> _Provided records_
=== Begin Enclosure ===
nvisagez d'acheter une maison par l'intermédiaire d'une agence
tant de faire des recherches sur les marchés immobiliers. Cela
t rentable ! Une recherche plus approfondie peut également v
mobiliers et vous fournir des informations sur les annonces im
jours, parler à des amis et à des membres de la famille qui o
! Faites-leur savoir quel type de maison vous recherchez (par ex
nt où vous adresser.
=== End Enclosure ===
> _Prompt_
Output the entries exactly.

> _Result for this task_
nvisagez d'acheter une maison par l'intermédiaire d'une agence
tant de faire des recherches sur les marchés immobiliers. Cela
t rentable ! Une recherche plus approfondie peut également v
mobiliers et vous fournir des informations sur les annonces im
jours, parler à des amis et à des membres de la famille qui o
! Faites-leur savoir quel type de maison vous recherchez (par ex
nt où vous adresser.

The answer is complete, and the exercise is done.